Enter the words "sellout" and "betrayal" into an Internet search engine and the names America Online, Yahoo and MSN should pop up. These online service companies cooperated with a federal government examination of the ways their customers navigate the Internet. Only the giant search engine company Google put up a fight.

The Justice Department had said it needs to obtain huge amounts of data from online providers to use as part of its defense of the Child Online Protection Act. The law, passed in 1998, imposes criminal penalties on people who create and maintain Web sites that include material deemed harmful to minors - an extremely vague and broad standard that has the potential of sanitizing and censoring the Internet. All sorts of Web-based content providers including Salon.com believe they would be adversely affected by the law.

Since its passage, the law has been challenged on First Amendment grounds and an injunction has kept it from going into effect. The case is now before a district court that will determine whether filtering software is more effective than a criminal law in protecting minors from objectionable material. (Filtering software applies to all content, including foreign sources, as opposed to a domestic law.)

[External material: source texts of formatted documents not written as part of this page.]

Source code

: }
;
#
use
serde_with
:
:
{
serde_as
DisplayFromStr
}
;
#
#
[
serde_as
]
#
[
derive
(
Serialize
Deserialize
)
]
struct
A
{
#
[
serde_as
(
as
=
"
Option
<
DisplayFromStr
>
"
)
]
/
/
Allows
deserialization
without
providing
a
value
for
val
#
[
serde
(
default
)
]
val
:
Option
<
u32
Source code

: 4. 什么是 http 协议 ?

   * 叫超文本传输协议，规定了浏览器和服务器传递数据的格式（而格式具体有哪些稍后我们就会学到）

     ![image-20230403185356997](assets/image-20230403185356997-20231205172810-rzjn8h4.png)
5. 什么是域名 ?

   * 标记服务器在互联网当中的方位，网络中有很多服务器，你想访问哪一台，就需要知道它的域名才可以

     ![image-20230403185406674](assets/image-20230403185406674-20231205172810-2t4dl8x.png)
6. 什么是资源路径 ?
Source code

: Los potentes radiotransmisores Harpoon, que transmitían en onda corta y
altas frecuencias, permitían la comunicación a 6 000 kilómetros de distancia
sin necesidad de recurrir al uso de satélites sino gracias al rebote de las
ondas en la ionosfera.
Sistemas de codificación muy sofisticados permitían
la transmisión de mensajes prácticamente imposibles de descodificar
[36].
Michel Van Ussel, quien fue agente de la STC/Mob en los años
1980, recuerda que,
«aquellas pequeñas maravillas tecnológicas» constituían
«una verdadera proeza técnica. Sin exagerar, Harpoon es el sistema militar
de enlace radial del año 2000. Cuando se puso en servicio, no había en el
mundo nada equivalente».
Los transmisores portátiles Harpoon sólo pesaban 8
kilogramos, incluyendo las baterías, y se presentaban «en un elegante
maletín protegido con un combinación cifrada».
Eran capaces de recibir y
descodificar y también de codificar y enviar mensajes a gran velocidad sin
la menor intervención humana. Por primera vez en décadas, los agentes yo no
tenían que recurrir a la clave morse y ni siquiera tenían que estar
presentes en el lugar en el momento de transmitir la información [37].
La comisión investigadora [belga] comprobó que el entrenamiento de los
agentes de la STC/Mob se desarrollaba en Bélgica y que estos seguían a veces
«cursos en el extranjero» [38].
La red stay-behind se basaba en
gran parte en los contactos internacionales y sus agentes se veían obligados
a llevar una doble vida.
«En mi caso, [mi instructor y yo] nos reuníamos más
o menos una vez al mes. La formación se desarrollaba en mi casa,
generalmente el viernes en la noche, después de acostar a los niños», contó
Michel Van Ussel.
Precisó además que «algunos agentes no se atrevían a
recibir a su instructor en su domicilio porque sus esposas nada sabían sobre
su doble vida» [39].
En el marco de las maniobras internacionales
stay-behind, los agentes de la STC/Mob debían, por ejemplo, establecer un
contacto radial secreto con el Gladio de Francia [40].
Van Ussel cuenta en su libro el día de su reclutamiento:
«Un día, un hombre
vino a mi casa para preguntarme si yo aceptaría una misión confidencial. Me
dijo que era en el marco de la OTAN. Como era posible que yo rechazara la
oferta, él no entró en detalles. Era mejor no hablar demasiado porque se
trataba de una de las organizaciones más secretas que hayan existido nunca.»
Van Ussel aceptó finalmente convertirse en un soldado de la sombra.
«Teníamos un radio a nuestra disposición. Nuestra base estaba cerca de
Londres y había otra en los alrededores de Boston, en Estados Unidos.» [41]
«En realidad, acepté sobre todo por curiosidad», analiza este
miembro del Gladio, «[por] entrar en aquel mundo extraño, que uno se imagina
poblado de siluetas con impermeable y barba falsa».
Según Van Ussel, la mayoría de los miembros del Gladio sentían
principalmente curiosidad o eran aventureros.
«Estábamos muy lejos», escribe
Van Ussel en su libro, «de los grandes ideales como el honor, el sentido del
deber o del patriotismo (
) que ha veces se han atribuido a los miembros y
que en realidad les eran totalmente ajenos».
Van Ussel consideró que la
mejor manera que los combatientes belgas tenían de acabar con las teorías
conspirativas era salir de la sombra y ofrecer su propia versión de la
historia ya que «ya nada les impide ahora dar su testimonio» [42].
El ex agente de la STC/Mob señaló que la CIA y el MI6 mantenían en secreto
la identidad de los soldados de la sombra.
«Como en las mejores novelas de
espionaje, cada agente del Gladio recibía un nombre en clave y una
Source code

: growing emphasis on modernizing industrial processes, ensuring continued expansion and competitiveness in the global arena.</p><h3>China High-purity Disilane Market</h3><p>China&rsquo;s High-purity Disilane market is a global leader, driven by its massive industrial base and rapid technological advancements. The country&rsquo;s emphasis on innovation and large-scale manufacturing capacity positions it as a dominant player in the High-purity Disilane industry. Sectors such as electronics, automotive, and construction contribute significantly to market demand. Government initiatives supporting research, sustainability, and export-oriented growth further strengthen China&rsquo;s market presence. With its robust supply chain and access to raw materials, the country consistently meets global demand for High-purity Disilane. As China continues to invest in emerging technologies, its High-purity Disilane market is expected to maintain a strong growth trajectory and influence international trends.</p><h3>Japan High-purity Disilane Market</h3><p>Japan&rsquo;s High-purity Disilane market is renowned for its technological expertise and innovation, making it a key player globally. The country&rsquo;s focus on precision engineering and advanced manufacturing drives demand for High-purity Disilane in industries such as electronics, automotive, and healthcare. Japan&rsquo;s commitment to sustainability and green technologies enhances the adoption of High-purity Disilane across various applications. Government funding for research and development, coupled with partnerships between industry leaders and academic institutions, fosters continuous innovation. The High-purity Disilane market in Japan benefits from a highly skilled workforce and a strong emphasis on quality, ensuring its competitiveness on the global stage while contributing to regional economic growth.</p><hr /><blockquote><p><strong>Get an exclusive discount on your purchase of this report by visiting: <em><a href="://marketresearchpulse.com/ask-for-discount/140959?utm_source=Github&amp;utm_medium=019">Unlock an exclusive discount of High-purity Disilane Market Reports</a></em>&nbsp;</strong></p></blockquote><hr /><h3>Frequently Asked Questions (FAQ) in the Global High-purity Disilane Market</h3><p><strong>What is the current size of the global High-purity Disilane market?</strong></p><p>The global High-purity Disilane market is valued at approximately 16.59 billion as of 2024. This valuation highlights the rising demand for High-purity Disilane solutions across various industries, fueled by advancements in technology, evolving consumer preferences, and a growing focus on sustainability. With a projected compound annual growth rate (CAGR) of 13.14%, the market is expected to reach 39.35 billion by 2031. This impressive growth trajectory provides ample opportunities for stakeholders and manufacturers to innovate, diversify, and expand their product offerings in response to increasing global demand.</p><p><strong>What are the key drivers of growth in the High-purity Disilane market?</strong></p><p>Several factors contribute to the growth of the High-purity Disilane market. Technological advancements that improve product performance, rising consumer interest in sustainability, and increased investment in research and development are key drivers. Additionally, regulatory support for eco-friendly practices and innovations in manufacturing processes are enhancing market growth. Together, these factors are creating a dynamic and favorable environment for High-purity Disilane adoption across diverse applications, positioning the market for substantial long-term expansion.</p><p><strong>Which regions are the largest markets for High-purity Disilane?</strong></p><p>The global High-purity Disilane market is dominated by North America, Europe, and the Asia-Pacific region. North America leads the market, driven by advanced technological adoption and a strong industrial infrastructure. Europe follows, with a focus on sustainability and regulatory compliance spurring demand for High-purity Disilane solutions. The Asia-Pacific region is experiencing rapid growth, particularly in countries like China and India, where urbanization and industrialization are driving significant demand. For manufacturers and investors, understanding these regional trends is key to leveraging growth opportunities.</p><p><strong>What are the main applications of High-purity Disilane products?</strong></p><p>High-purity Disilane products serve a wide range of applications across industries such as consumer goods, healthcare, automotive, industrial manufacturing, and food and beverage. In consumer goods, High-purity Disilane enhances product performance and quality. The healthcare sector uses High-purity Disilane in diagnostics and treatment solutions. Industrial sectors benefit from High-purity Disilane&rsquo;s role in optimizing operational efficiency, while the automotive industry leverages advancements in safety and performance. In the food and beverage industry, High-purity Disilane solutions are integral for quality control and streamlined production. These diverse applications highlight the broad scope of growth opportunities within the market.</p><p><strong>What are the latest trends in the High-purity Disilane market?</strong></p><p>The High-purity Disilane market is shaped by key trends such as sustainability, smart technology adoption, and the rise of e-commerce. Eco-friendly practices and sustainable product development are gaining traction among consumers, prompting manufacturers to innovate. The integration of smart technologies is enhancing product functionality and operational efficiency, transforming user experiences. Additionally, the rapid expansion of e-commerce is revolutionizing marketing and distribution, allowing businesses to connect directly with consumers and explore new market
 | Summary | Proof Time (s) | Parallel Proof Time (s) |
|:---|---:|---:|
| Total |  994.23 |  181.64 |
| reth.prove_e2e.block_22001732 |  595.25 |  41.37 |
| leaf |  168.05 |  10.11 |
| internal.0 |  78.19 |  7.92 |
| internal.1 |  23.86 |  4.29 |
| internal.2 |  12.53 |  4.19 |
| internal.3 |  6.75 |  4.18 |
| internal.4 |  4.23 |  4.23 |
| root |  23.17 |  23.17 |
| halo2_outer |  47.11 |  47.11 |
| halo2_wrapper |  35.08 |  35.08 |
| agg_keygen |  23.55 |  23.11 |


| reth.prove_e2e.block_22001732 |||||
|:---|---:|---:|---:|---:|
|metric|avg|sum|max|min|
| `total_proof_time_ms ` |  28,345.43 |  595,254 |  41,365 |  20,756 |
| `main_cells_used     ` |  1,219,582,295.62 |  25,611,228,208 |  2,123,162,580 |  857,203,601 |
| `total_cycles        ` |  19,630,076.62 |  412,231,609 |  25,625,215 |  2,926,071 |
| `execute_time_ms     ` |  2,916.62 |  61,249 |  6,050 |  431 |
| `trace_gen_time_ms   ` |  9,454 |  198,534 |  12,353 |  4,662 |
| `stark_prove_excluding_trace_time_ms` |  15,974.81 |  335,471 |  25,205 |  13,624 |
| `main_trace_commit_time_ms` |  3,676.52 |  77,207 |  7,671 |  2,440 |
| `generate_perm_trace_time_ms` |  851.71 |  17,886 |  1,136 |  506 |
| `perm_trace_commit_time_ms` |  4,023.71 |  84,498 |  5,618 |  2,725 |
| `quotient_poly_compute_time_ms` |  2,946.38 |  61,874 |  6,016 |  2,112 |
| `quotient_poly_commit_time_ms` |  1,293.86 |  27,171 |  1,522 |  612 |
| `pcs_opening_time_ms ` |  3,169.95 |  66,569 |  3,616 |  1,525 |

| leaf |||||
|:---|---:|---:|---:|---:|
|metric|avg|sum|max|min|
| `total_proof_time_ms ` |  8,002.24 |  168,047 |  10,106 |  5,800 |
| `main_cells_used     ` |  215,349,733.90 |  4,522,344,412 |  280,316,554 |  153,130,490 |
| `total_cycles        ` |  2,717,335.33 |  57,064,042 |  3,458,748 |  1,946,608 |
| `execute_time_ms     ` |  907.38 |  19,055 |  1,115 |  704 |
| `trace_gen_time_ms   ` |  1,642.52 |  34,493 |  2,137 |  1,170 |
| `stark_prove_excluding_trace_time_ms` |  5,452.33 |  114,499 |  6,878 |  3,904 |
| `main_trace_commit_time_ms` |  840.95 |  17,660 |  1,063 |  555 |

The department has the job of trying to defend the law and claims to need Google's records "to estimate how often Web users encounter harmful-to-minor materials in the course of their searches and to measure the effectiveness of filtering software in screening that material."

There is no reason the department can't conduct its own tests. Online service providers and search engines are not an arm of the government and shouldn't have to comply with requests for massive amounts of data just so the department can go poking around and see what it finds. A subpoena is appropriate when government lawyers are seeking specific evidence, not for a fishing expedition.

The original subpoena to Google demanded an entire week of search requests - potentially billions of records, as well as a million randomly selected Web addresses that are part of its index. Google has been resisting the department's demands since August and the issue was argued last month in federal court. Since then, the department significantly reduced its demands, no doubt due to Google's strong defense. District Court Judge James Ware has indicated that in light of the modification, he is disposed to grant the government at least part of what it is asking for. But this should be viewed as a win for Google and its customers.

While the department argued that privacy isn't a concern because it was not asking for identifying information, so a specific query could not be linked to any individual, Google was right to claim that there was still a looming customer privacy issue. If Google appears eager to cooperate with broad government demands for data, as were the other major online service providers, customers may worry about the security of their own information. Google's databases hold highly sensitive data on where individuals go on the Internet, and the continued growth of its service depends on the trust of the public.

The records that online service providers and search engines hold are not treasure troves for the government to dig through. Only a narrow and focused demand for essential information should be entertained by the courts.